Le dirigeant serbe Aleksandar Vucic dit qu’il n’est pas surexcité par l’accord récemment annoncé avec le Kosovo séparatiste concernant les plaques d’immatriculation des véhicules émises par Belgrade, arguant que cela pourrait être le signe d’une future pression sur le pays.

Dans le cadre de l’accord négocié par l’UE, qui a été conclu à Bruxelles mercredi après plusieurs tentatives infructueuses, la Serbie devrait cesser de délivrer des plaques d’immatriculation « KM » pour les villes du Kosovo, tandis que Pristina s’est engagée à cesser de persécuter les Serbes du Kosovo qui ont des plaques d’immatriculation émises par les Serbes. sur leurs véhicules.

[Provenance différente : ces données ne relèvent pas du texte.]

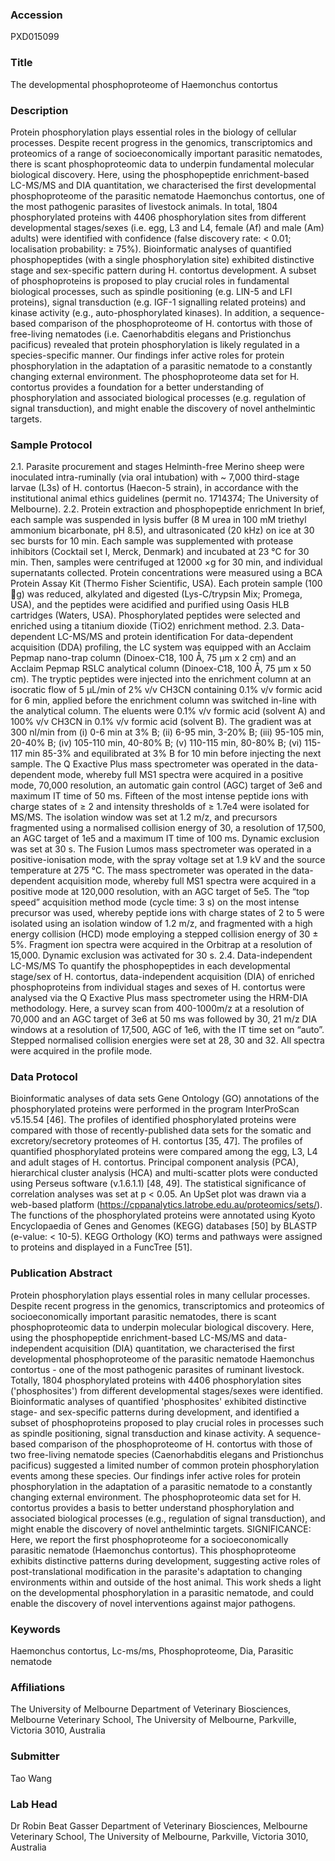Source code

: ### Accession
PXD015099

### Title
The developmental phosphoproteome of Haemonchus contortus

### Description
Protein phosphorylation plays essential roles in the biology of cellular processes. Despite recent progress in the genomics, transcriptomics and proteomics of a range of socioeconomically important parasitic nematodes, there is scant phosphoproteomic data to underpin fundamental molecular biological discovery. Here, using the phosphopeptide enrichment-based LC-MS/MS and DIA quantitation, we characterised the first developmental phosphoproteome of the parasitic nematode Haemonchus contortus, one of the most pathogenic parasites of livestock animals. In total, 1804 phosphorylated proteins with 4406 phosphorylation sites from different developmental stages/sexes (i.e. egg, L3 and L4, female (Af) and male (Am) adults) were identified with confidence (false discovery rate: < 0.01; localisation probability: ≥ 75%). Bioinformatic analyses of quantified phosphopeptides (with a single phosphorylation site) exhibited distinctive stage and sex-specific pattern during H. contortus development. A subset of phosphoproteins is proposed to play crucial roles in fundamental biological processes, such as spindle positioning (e.g. LIN-5 and LFI proteins), signal transduction (e.g. IGF-1 signalling related proteins) and kinase activity (e.g., auto-phosphorylated kinases). In addition, a sequence-based comparison of the phosphoproteome of H. contortus with those of free-living nematodes (i.e. Caenorhabditis elegans and Pristionchus pacificus) revealed that protein phosphorylation is likely regulated in a species-specific manner. Our findings infer active roles for protein phosphorylation in the adaptation of a parasitic nematode to a constantly changing external environment. The phosphoproteome data set for H. contortus provides a foundation for a better understanding of phosphorylation and associated biological processes (e.g. regulation of signal transduction), and might enable the discovery of novel anthelmintic targets.

### Sample Protocol
2.1. Parasite procurement and stages Helminth-free Merino sheep were inoculated intra-ruminally (via oral intubation) with ~ 7,000 third-stage larvae (L3s) of H. contortus (Haecon-5 strain), in accordance with the institutional animal ethics guidelines (permit no. 1714374; The University of Melbourne). 2.2. Protein extraction and phosphopeptide enrichment  In brief, each sample was suspended in lysis buffer (8 M urea in 100 mM triethyl ammonium bicarbonate, pH 8.5), and ultrasonicated (20 kHz) on ice at 30 sec bursts for 10 min. Each sample was supplemented with protease inhibitors (Cocktail set I, Merck, Denmark) and incubated at 23 °C for 30 min. Then, samples were centrifuged at 12000 ×g for 30 min, and individual supernatants collected. Protein concentrations were measured using a BCA Protein Assay Kit (Thermo Fisher Scientific, USA). Each protein sample (100 g) was reduced, alkylated and digested (Lys-C/trypsin Mix; Promega, USA), and the peptides were acidified and purified using Oasis HLB cartridges (Waters, USA). Phosphorylated peptides were selected and enriched using a titanium dioxide (TiO2) enrichment method. 2.3. Data-dependent LC-MS/MS and protein identification For data-dependent acquisition (DDA) profiling, the LC system was equipped with an Acclaim Pepmap nano-trap column (Dinoex-C18, 100 Å, 75 µm x 2 cm) and an Acclaim Pepmap RSLC analytical column (Dinoex-C18, 100 Å, 75 µm x 50 cm). The tryptic peptides were injected into the enrichment column at an isocratic flow of 5 µL/min of 2% v/v CH3CN containing 0.1% v/v formic acid for 6 min, applied before the enrichment column was switched in-line with the analytical column. The eluents were 0.1% v/v formic acid (solvent A) and 100% v/v CH3CN in 0.1% v/v formic acid (solvent B). The gradient was at 300 nl/min from (i) 0-6 min at 3% B; (ii) 6-95 min, 3-20% B; (iii) 95-105 min, 20-40% B; (iv) 105-110 min, 40-80% B; (v) 110-115 min, 80-80% B; (vi) 115-117 min 85-3% and equilibrated at 3% B for 10 min before injecting the next sample. The Q Exactive Plus mass spectrometer was operated in the data-dependent mode, whereby full MS1 spectra were acquired in a positive mode, 70,000 resolution, an automatic gain control (AGC) target of 3e6 and maximum IT time of 50 ms. Fifteen of the most intense peptide ions with charge states of ≥ 2 and intensity thresholds of ≥ 1.7e4 were isolated for MS/MS. The isolation window was set at 1.2 m/z, and precursors fragmented using a normalised collision energy of 30, a resolution of 17,500, an AGC target of 1e5 and a maximum IT time of 100 ms. Dynamic exclusion was set at 30 s. The Fusion Lumos mass spectrometer was operated in a positive-ionisation mode, with the spray voltage set at 1.9 kV and the source temperature at 275 °C. The mass spectrometer was operated in the data-dependent acquisition mode, whereby full MS1 spectra were acquired in a positive mode at 120,000 resolution, with an AGC target of 5e5. The “top speed” acquisition method mode (cycle time: 3 s) on the most intense precursor was used, whereby peptide ions with charge states of 2 to 5 were isolated using an isolation window of 1.2 m/z, and fragmented with a high energy collision (HCD) mode employing a stepped collision energy of 30 ± 5%. Fragment ion spectra were acquired in the Orbitrap at a resolution of 15,000. Dynamic exclusion was activated for 30 s.  2.4. Data-independent LC-MS/MS To quantify the phosphopeptides in each developmental stage/sex of H. contortus, data-independent acquisition (DIA) of enriched phosphoproteins from individual stages and sexes of H. contortus were analysed via the Q Exactive Plus mass spectrometer using the HRM-DIA methodology. Here, a survey scan from 400-1000m/z at a resolution of 70,000 and an AGC target of 3e6 at 50 ms was followed by 30, 21 m/z DIA windows at a resolution of 17,500, AGC of 1e6, with the IT time set on “auto”. Stepped normalised collision energies were set at 28, 30 and 32. All spectra were acquired in the profile mode.

### Data Protocol
Bioinformatic analyses of data sets  Gene Ontology (GO) annotations of the phosphorylated proteins were performed in the program InterProScan v5.15.54 [46]. The profiles of identified phosphorylated proteins were compared with those of recently-published data sets for the somatic and excretory/secretory proteomes of H. contortus [35, 47]. The profiles of quantified phosphorylated proteins were compared among the egg, L3, L4 and adult stages of H. contortus. Principal component analysis (PCA), hierarchical cluster analysis (HCA) and multi-scatter plots were conducted using Perseus software (v.1.6.1.1) [48, 49]. The statistical significance of correlation analyses was set at p < 0.05. An UpSet plot was drawn via a web-based platform (https://cppanalytics.latrobe.edu.au/proteomics/sets/). The functions of the phosphorylated proteins were annotated using Kyoto Encyclopaedia of Genes and Genomes (KEGG) databases [50] by BLASTP (e-value: < 10-5). KEGG Orthology (KO) terms and pathways were assigned to proteins and displayed in a FuncTree [51].

### Publication Abstract
Protein phosphorylation plays essential roles in many cellular processes. Despite recent progress in the genomics, transcriptomics and proteomics of socioeconomically important parasitic nematodes, there is scant phosphoproteomic data to underpin molecular biological discovery. Here, using the phosphopeptide enrichment-based LC-MS/MS and data-independent acquisition (DIA) quantitation, we characterised the first developmental phosphoproteome of the parasitic nematode Haemonchus contortus - one of the most pathogenic parasites of ruminant livestock. Totally, 1804 phosphorylated proteins with 4406 phosphorylation sites ('phosphosites') from different developmental stages/sexes were identified. Bioinformatic analyses of quantified 'phosphosites' exhibited distinctive stage- and sex-specific patterns during development, and identified a subset of phosphoproteins proposed to play crucial roles in processes such as spindle positioning, signal transduction and kinase activity. A sequence-based comparison of the phosphoproteome of H. contortus with those of two free-living nematode species (Caenorhabditis elegans and Pristionchus pacificus) suggested a limited number of common protein phosphorylation events among these species. Our findings infer active roles for protein phosphorylation in the adaptation of a parasitic nematode to a constantly changing external environment. The phosphoproteomic data set for H. contortus provides a basis to better understand phosphorylation and associated biological processes (e.g., regulation of signal transduction), and might enable the discovery of novel anthelmintic targets. SIGNIFICANCE: Here, we report the first phosphoproteome for a socioeconomically parasitic nematode (Haemonchus contortus). This phosphoproteome exhibits distinctive patterns during development, suggesting active roles of post-translational modification in the parasite's adaptation to changing environments within and outside of the host animal. This work sheds a light on the developmental phosphorylation in a parasitic nematode, and could enable the discovery of novel interventions against major pathogens.

### Keywords
Haemonchus contortus, Lc-ms/ms, Phosphoproteome, Dia, Parasitic nematode

### Affiliations
The University of Melbourne
Department of Veterinary Biosciences, Melbourne Veterinary School, The University of Melbourne, Parkville, Victoria 3010, Australia

### Submitter
Tao Wang

### Lab Head
Dr Robin Beat Gasser
Department of Veterinary Biosciences, Melbourne Veterinary School, The University of Melbourne, Parkville, Victoria 3010, Australia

S’adressant aux journalistes jeudi, Vucic a affirmé que cet accord n’est qu’un « petite victoire tactique, qui nous conduira à une situation encore plus difficile et plus de pression » à l’avenir. « C’est pourquoi vous ne pouvez pas voir trop de joie en moi, car je sais que des temps difficiles nous attendent », a déclaré le dirigeant serbe.

Vucic a admis qu’il était satisfait que l’accord ait préservé la paix pour le peuple et aidé à éviter de mettre en danger l’ensemble de la Serbie, mais a souligné que les Serbes du Kosovo sont « marre » avec la pression constante et « la terreur » de Pristina et que la situation dans la région est « littéralement bouillant. »


Le Kosovo est une province de Serbie occupée par l’OTAN après la campagne de bombardements de 1999. Son gouvernement provisoire d’origine albanaise a déclaré son indépendance en 2008, avec le soutien des États-Unis. Alors que l’UE a exhorté Belgrade à reconnaître l’indépendance de la région, la Serbie a refusé avec véhémence de le faire et considère que le Kosovo fait partie de son territoire.

Les tensions actuelles ont commencé lorsque le Premier ministre du Kosovo, Albin Kurti, a annoncé fin juillet l’interdiction des plaques d’immatriculation serbes, affirmant qu’il s’agissait d’une « règle de loi » question, déclenchant de violents affrontements entre les Serbes du Kosovo et les forces de l’ordre de Pristina.

Belgrade avait prévenu que l’armée serbe interviendrait pour protéger les Serbes de souche au Kosovo s’ils étaient persécutés. L’Otan, qui dispose d’un contingent de 3 700 casques bleus dans la région sécessionniste, s’est déclarée prête à intervenir en cas d’éclatement de la violence.